« Notre responsabilité est d’accompagner le déploiement de normes suffisamment complètes pour permettre aux entreprises et aux investisseurs d’agir pour la planète »

« Notre responsabilité est d’accompagner le déploiement de normes suffisamment complètes pour permettre aux entreprises et aux investisseurs d’agir pour la planète »

La façon dont les entreprises doivent rendre compte de leurs rapports entre leurs activités et l’environnement – le « reporting durable » – fait actuellement l’objet de controverses importantes dans le monde des juristes, des comptables et des experts de l’environnement. Un débat à bas bruit, alors que l’enjeu est fondamental pour atteindre les objectifs de décarbonation et de transition assignés par les gouvernements et les accords internationaux sur le climat.

Dans une tribune récente, Emmanuel Faber s’étonne des choix faits par l’Union européenne, avec l’adoption, le 16 décembre 2022, de la Corporate Sustainability Reporting Directive (CSRD), entrée en application à partir du 1er janvier 2024, choix dont il dénonce le simplisme (« Comptabilité d’entreprise : “Exiger que la matérialité s’étende au-delà du domaine économique est en réalité simpliste” », Le Monde du 10 octobre).

Approche ambitieuse

A rebours de ces choix, il met en avant la décision prise par l’International Sustainability Standards Board (ISSB), l’organisme international de normalisation qu’il préside, de s’en tenir à une mesure de la « matérialité financière », c’est-à-dire à mesurer la manière dont les bouleversements climatiques en cours peuvent influencer la capacité de l’entreprise à générer des profits. Cette approche raisonne à sens unique, en laissant de côté l’impact de l’activité économique sur le changement climatique.

Emmanuel Faber a raison sur un point : l’approche européenne est ambitieuse. Elle implique en effet de prendre en compte deux types de matérialité : la matérialité financière, à laquelle s’ajoute (et non se substitue) la matérialité d’impact. Il s’agit de rendre compte des conséquences du changement climatique sur le modèle d’affaires de l’entreprise, mais aussi des effets « matériels » de l’activité de l’entreprise sur son environnement. L’ambition est alors double : permettre aux entreprises d’adapter leur modèle (matérialité financière) et les inciter à réduire leur impact (matérialité d’impact).

Pourtant, selon Emmanuel Faber, cette démarche est triplement illusoire. Tout d’abord, parce que cette matérialité d’impact n’intéresserait pas les investisseurs, et serait hors périmètre pour les marchés financiers. C’est pour le moins discutable. La décision d’investissement est prise en fonction de la trajectoire attendue de l’entreprise, de ses risques et de ses perspectives.

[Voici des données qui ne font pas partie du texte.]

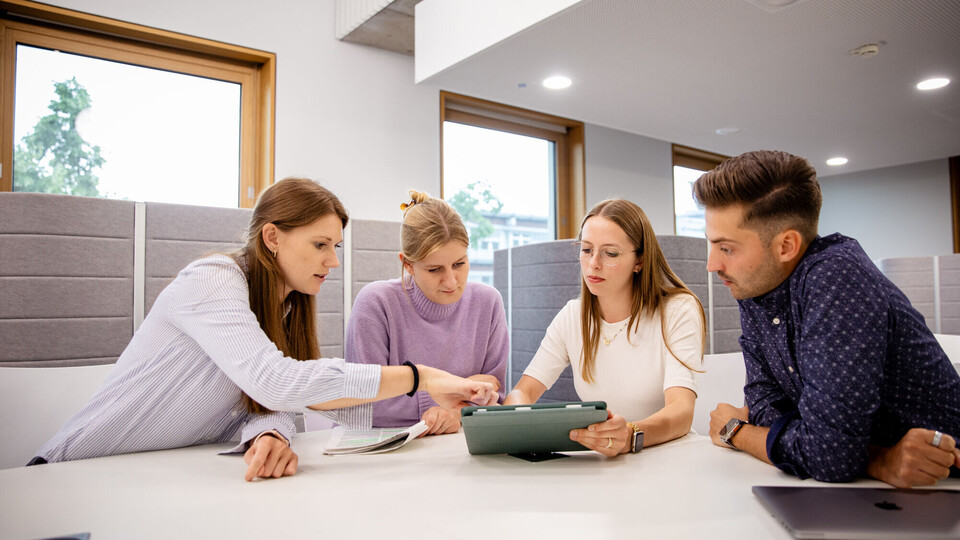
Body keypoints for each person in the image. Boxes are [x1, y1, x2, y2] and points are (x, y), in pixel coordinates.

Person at [31, 178, 497, 481]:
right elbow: (275, 379)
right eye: (320, 244)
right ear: (272, 238)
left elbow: (269, 400)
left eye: (335, 245)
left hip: (157, 476)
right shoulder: (212, 280)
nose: (333, 260)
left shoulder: (287, 309)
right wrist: (421, 376)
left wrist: (269, 433)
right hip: (74, 474)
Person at [696, 150, 960, 487]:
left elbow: (830, 456)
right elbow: (764, 401)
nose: (712, 264)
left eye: (727, 248)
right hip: (867, 488)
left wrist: (738, 432)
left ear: (786, 245)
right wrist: (876, 459)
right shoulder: (756, 286)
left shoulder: (837, 276)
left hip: (942, 482)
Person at [503, 199, 705, 456]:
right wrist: (515, 417)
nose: (593, 264)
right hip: (605, 464)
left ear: (639, 260)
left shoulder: (677, 310)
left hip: (669, 458)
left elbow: (681, 411)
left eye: (610, 253)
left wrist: (630, 435)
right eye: (586, 250)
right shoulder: (572, 316)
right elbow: (524, 390)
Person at [345, 191, 508, 436]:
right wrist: (449, 397)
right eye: (434, 269)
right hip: (376, 445)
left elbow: (494, 393)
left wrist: (457, 413)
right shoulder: (376, 303)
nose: (451, 281)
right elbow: (363, 403)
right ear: (407, 264)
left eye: (459, 264)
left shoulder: (488, 302)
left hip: (452, 447)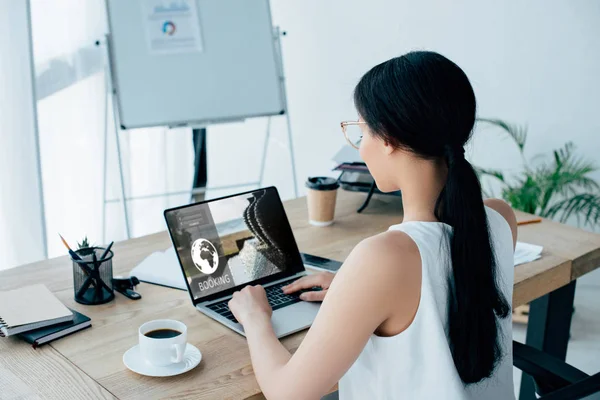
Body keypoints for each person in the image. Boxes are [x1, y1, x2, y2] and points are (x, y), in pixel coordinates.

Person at [228, 51, 517, 399]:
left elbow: (287, 393)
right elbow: (439, 289)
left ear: (389, 139)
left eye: (361, 131)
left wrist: (256, 319)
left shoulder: (384, 257)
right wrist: (356, 290)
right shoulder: (501, 219)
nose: (360, 147)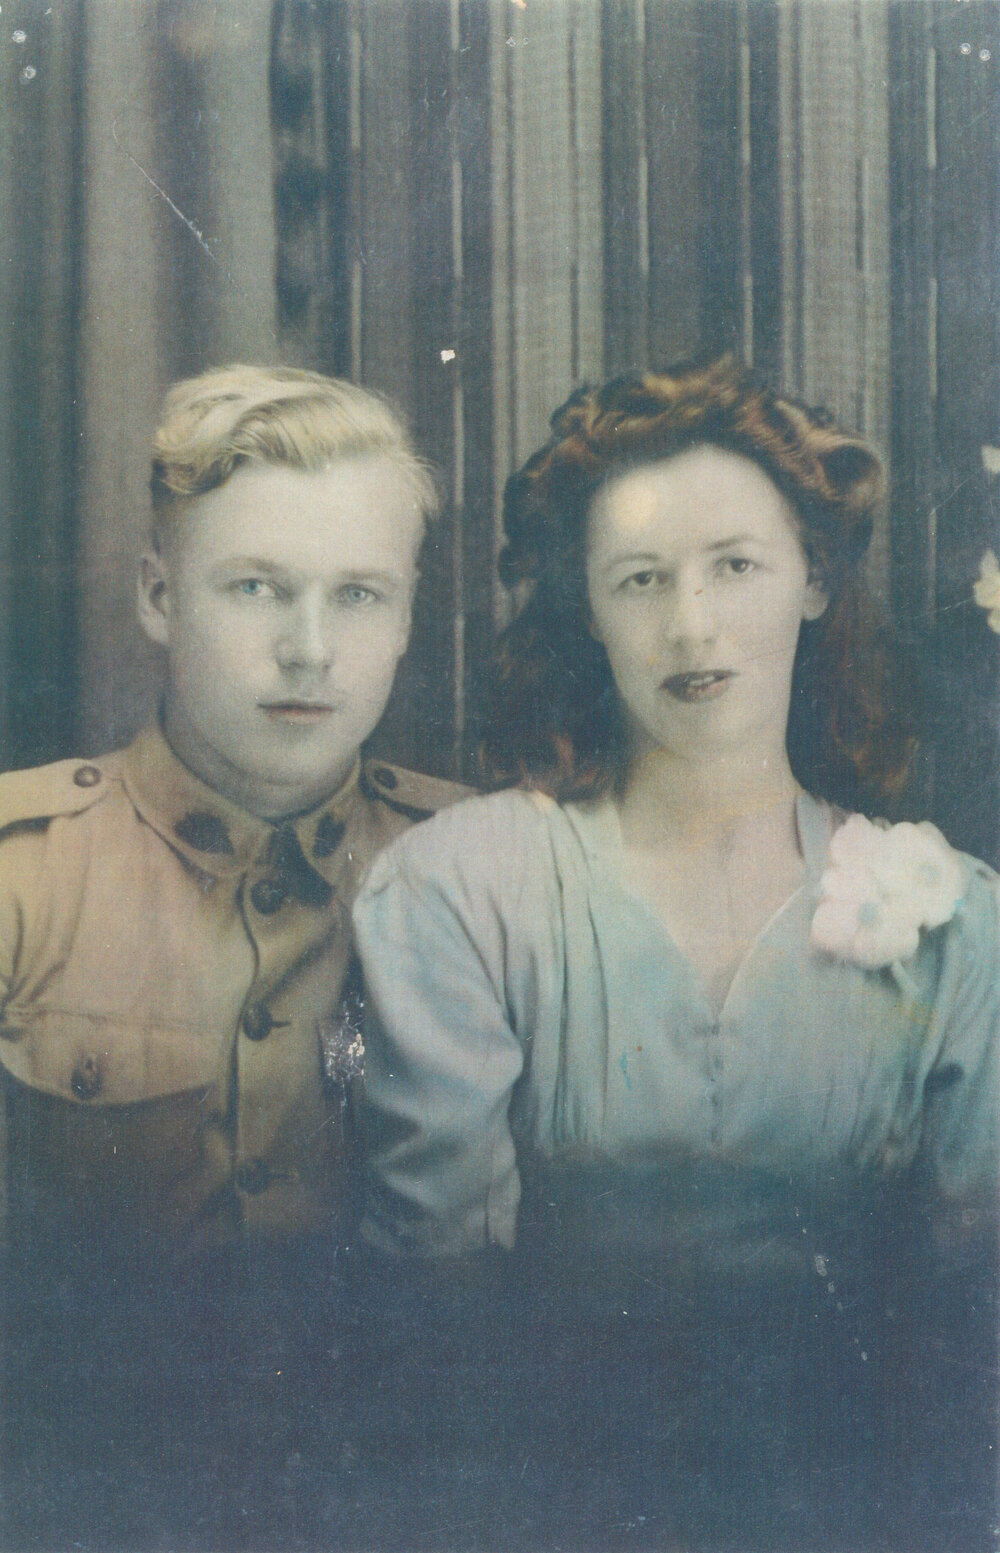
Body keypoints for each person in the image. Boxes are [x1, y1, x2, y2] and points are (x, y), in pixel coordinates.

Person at [353, 357, 1000, 1549]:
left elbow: (975, 1332)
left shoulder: (956, 924)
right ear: (585, 609)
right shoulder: (467, 886)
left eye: (734, 567)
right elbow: (432, 1315)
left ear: (811, 577)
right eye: (639, 580)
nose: (690, 624)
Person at [0, 364, 467, 1546]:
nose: (308, 648)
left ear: (410, 616)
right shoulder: (23, 875)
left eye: (358, 595)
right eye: (255, 586)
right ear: (159, 595)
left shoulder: (485, 876)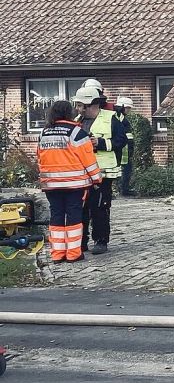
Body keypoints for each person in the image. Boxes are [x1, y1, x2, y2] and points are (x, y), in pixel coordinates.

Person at [37, 100, 102, 263]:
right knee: (73, 217)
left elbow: (40, 158)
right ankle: (73, 253)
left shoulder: (44, 133)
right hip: (74, 185)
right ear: (70, 113)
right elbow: (89, 160)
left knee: (56, 216)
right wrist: (96, 179)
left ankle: (57, 254)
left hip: (51, 185)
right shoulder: (77, 133)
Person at [73, 86, 126, 255]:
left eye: (81, 105)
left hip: (104, 172)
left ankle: (101, 240)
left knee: (100, 207)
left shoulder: (111, 118)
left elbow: (121, 140)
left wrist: (101, 143)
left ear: (91, 104)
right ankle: (82, 242)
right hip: (83, 172)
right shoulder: (77, 120)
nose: (78, 108)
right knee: (81, 207)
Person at [114, 96, 136, 196]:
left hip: (125, 148)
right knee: (124, 169)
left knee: (124, 169)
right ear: (123, 107)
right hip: (122, 148)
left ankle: (122, 189)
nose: (129, 110)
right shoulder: (119, 117)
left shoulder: (120, 116)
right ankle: (123, 190)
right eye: (128, 108)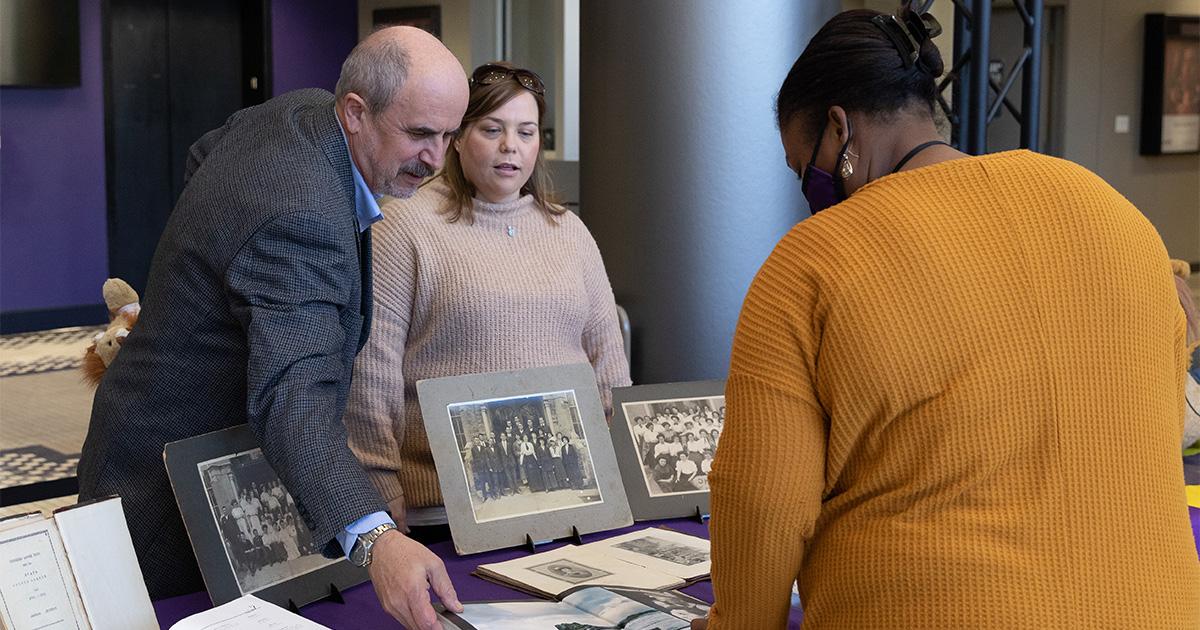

Cette trajectoire s’évalue au regard de nombreuses informations, sans exclure a priori l’une des deux matérialités. La normalisation de la double matérialité a ainsi l’objectif de rendre fiable et comparable une information complexe et actuellement disparate, permettant à tout actionnaire d’avoir accès à des indicateurs vérifiés et de prendre une décision éclairée. La confiance dans les marchés financiers ne peut qu’en être renforcée.